Maybe. But that does not change the feeling that lingered at the end of the movie. The predominant feeling was that the whole film was a narrative exposition of contextualisation teasing the real movie to be expected as a sequel. I had been waiting for something to happen all throughout the film. Even the filling music, the fights, the tactical and still lame jump scares, the presence of beautiful people did not make up for it. 1 minute from the credits rolling was the first moment when I felt like “Ah finally something is happening, the film has finally begun”. And then it was over! Seriously! That was it!


Stereotypes
This is all I got to see. The protagonists were the beautiful and mainly recognisable stars including the One, the fighters, the father, the mother and concubine. They were emotional, understanding, protective, expositional, recognisable and beautiful, or have I already said those two. The antagonists were the ugly and fat people, the bald, the priest-like, the caniving, the self-important, the eurghh, the eww (there is cinemasins again, in a very different way this time)… Talk about prejudice-studded.
There is all the chance in the world that everyone who saw this is going to see the next one. Well, it scratches the itch of incompleteness that Dune (or unofficially Dune I) has left us all with. The mystic and the voice of some the characters in the movie has leaked unto the whole film. It is like a spell on the viewer. Thimothée Chalamet is fragile and strong. The little we saw of Zendaya shows a defiant but flexible, convincible, girl.
But most of all, no matter how much the movie tried to make up for it throughout, I felt highly uncomfortable. It was a story of colonisation disguised as protectorate (the story of Cameroon really). It was the story of people who call themselves masters who soften the blow of the implied relationships by hugging their servants. It is a story of hierarchy, where the higher ranked are portrayed as good because there is worse.

It is the story of power at its pettiest. It relates to the feuds that plague the so-called Great Houses as the struggle to establish sub-empires for themselves in the greater interstellar empire they are part of. It shows how power is about the amount of places you own, the number of people you master, by fear or kindness alike. It attempt to show that power through kindness is better by comparison, not of course addressing why it should be in the first place. In this showdown, it is House Atreides versus House Harkonnen, both of the great empire known as the Imperium. It is respectively the good versus the bad or as I see it, the lesser evil versus the evil.

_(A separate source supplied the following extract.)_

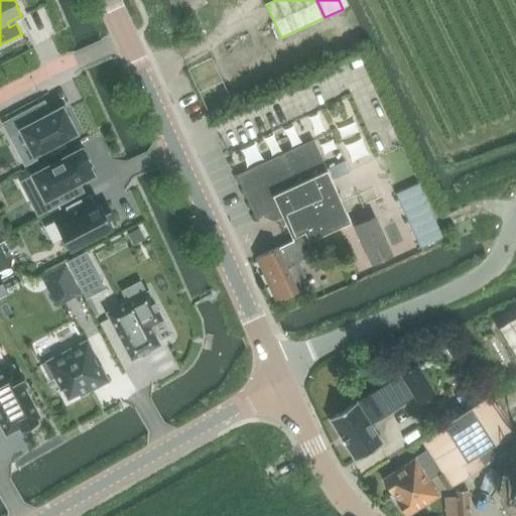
[(351,56),(358,78),(368,75),(361,53),(351,56)]
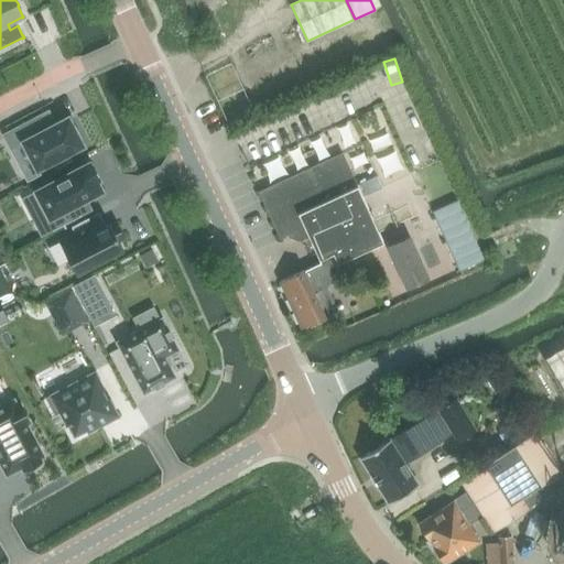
[(83,145),(83,147),(84,145),(84,143),(83,143),(79,136),(74,125),(74,126),(69,117),(68,116),(67,117),(45,128),(39,116),(3,134),(11,149),(22,142),(38,170),(83,145)]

The American movie Dune is a paradox. There is something about this film that makes it all at once a heavy sigh and a lifeline to normality even as some favourite faces die one after the other. It so well captures the infinity, magnificence and danger of the desert. It showcases intricate architecture and art as one. It has beauty and the effects are solid. But I couldn’t help feeling boredom and discomfort. It was a weird bored though because I did not mind staying because everything that was set motivated me to wait for something to happen. And that was the problem. I was motivated to stay and I was fed nothing but a tasty promise. Even the music had the presence of Hans Zimmer but an unconnected spirit…

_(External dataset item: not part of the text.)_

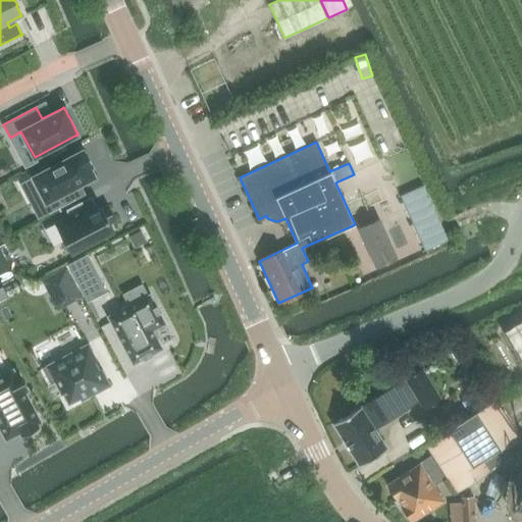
[(90,167),(92,166),(84,150),(33,176),(45,200),(43,202),(49,213),(76,199),(70,189),(95,176),(90,167)]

American author Frank Herbert wrote the 1965 science fiction novel Dune. Denis Villeneuve directs the 2021 American science-fiction adaptation and co-scripted it with Jon Spaihts and Eric Roth. Dune is the beautiful and tasty narrated and exposited promise that something will happen and the revelation that this probably won’t be until the sequel. No matter how much I understand that it takes a few episodes to capture a story, there has to be more in the first one than exposition. On top of that, it has the discomfort of watching a diverse enough cast playing masters and servants.